Dad wrote her back, of course, begging her to come to her senses. Begging her to use her influence with the Red Rising to get us out of here.
He begged her to come back to help us. To save us.
Her reply was very short.
It was simply a goodbye.
And I can’t accept that, Mom. I can’t accept goodbye. Not me—not your Allie bird.
Not from you, damn it. You’re our mother!
We came back for you, Mom. We came back to bring you home.
Can’t you see how you’re hurting us?
I…wait just a sec. There’s some kind of commotion over at the far gates. The guards are shooting.
That’s never good, but hopefully it’s just a minor deal. They always seem a little bit testy in the morning, and there’s been a little more push back from some of us here in the stadium lately. Clearly, that attack last night didn’t leave them in good spirits.
Ambrose keeps making promises, and nothing ever gets done…it’s no wonder that folks are talking about revolution. It’s that, or it’s the trucks. What would you do?
Oh…
Something’s definitely happening out there. It’s chaos, even from my perspective in the back of Miller’s tent. It looks like the blighted are actually here—there are soldiers in red, and they’re not shy about using their rifles. Remnants are surging for the walls, scrambling over each other in an attempt to get out of here.
I’ve got to go find Dad and Billy. I’m not sure if I will be able to finish writing this, as it looks li
~0~
Greetings!
My name is Marjorie Keane. Perhaps you’ve heard of me.
My Allie bird has been quite the busy little bee, has she not?
That kid! What a good little girl she was. She always has been a bit of a scribbler. I’m glad that she was able to get so much accomplished here. I think, for the most part, that her accounting has been quite thorough. Her beloved Mrs. Cranston would approve.

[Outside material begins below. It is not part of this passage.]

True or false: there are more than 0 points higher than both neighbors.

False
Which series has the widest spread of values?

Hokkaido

With that being said, I think it’s time to finally conclude this little journal here. No doubt you’re wondering where my little Allie bird and her brother and my dear husband have gotten off to.
Why, a truck took them away about an hour ago.

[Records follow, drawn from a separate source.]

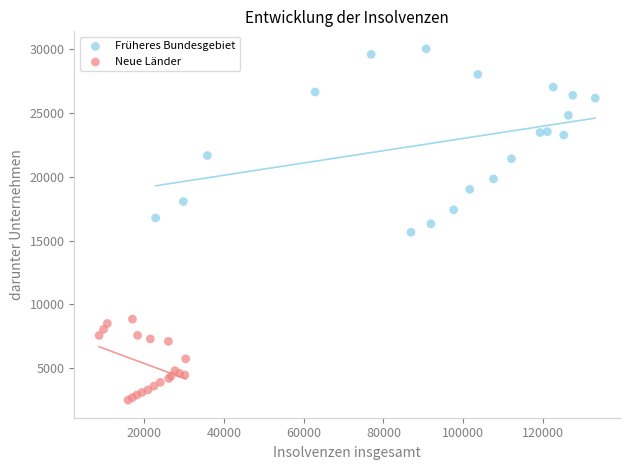

Which series contains the lowest Y value?

Neue Länder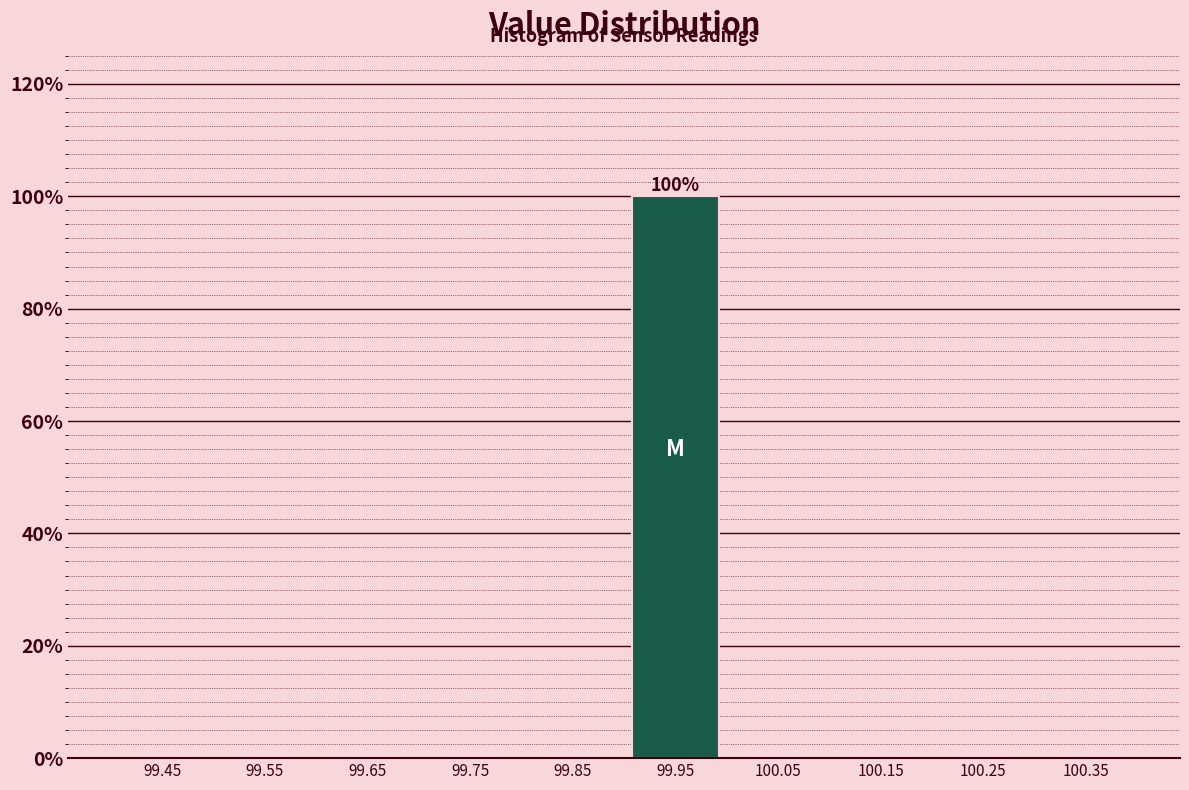

Over which range of the x-axis is the bar tallest?

99.9 to 100.0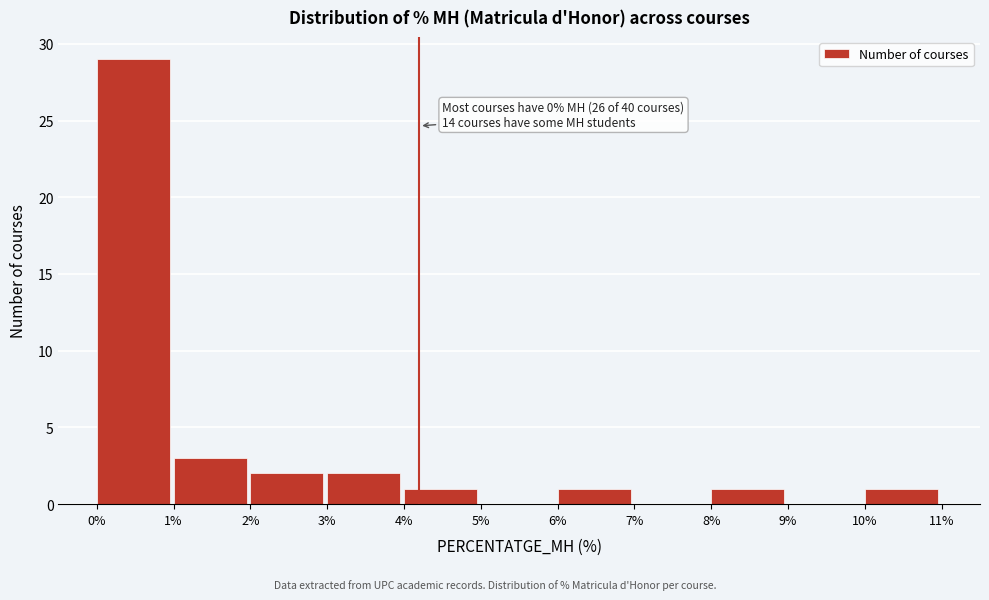

Which range on the x-axis has the tallest bar?

0% to 1%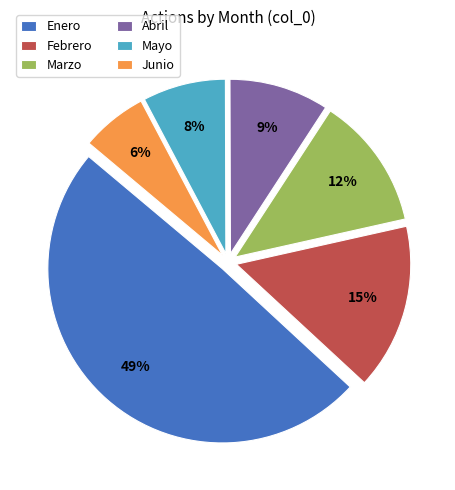

What is the ratio of the value at Junio to the value at Mayo?

0.8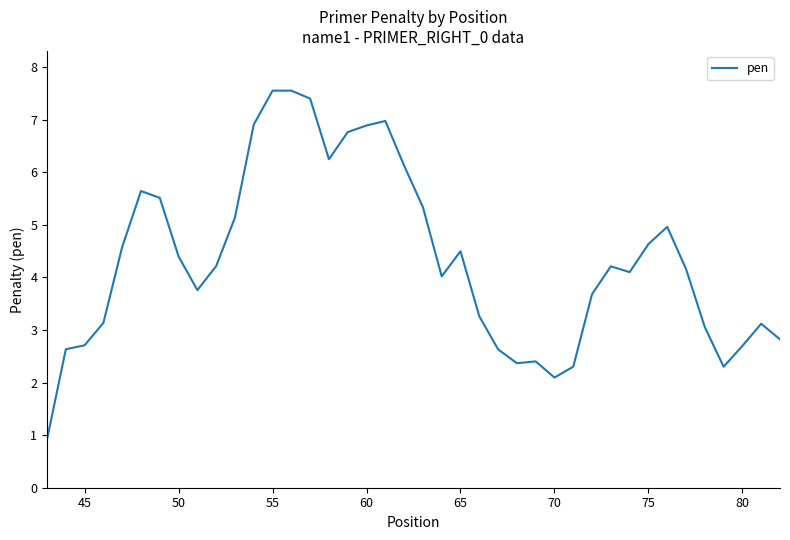

What is the difference between the maximum and minimum values?

6.6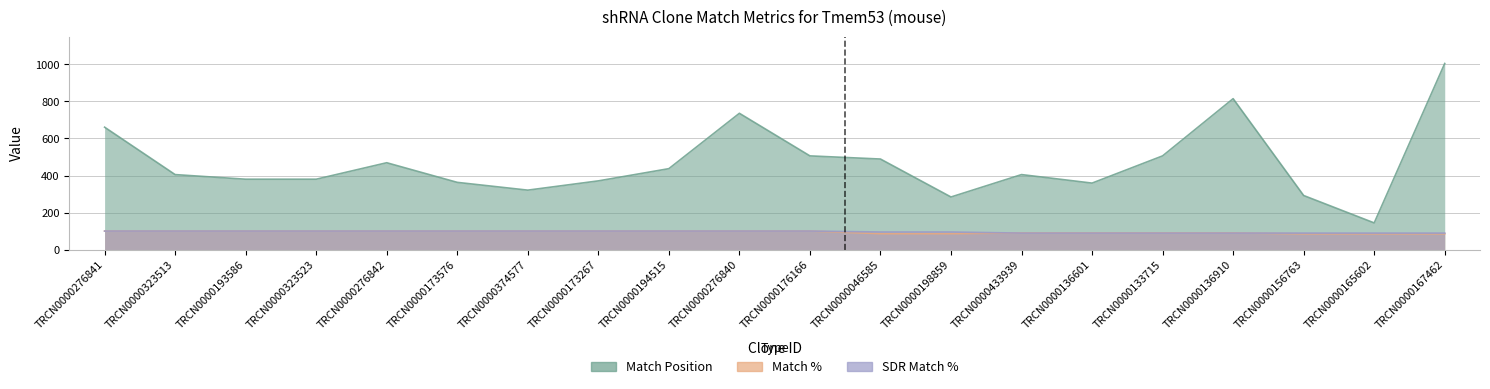

What is the average value of the Match Position series?

466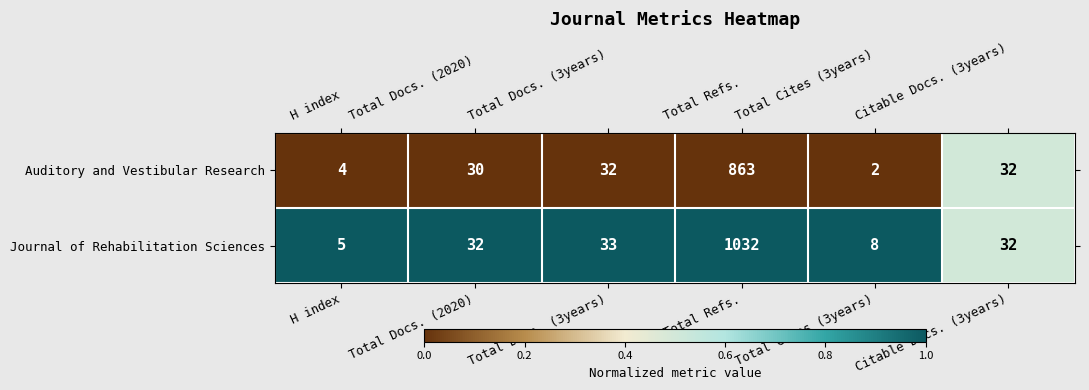

Count the number of categories in the chart.

6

Let this note be a lesson. Those standing against the tides of progress will be met with terrible force.
Such is the new reality of survival.
And what of love, you might ask? What place is there for love in the world that is now emerging?
Oh, don’t fear—love remains. It persists. I think I shall love my dear Allie bird and her noble brother William and my fine husband Clifford forever. They will, as a point of fact, be with me for all the rest of my days.
In fact, I think it’s very likely that I’ll never have a better family—not a one in all of these many years still ahead of me.